## Work instruction
From the records, pick out and copy each line containing "clad".

## Dataset records
- Opening Delimiter -

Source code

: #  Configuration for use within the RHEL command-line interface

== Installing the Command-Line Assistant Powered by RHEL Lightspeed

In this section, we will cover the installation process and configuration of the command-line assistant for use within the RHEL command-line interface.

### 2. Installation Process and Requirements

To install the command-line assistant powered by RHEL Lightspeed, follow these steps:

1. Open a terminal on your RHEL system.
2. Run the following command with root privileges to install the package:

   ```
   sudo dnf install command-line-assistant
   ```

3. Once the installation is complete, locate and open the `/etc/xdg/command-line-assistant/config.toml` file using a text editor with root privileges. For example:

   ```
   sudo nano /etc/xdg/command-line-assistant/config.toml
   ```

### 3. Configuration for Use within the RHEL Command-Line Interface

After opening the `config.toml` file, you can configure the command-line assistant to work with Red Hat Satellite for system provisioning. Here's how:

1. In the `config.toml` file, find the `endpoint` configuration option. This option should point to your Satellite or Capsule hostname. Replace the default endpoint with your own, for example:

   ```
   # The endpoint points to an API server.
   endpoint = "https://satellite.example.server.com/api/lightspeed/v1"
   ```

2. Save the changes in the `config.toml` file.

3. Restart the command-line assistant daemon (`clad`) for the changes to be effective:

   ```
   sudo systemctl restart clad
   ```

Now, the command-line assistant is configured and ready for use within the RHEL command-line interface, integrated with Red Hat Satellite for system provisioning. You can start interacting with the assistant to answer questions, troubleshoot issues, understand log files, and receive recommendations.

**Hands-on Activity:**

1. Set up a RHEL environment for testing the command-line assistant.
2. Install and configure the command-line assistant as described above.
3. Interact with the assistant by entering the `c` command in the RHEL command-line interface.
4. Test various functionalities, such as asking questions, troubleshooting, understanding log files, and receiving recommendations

- Closing Delimiter -

## Output
3. Restart the command-line assistant daemon (`clad`) for the changes to be effective:
   sudo systemctl restart clad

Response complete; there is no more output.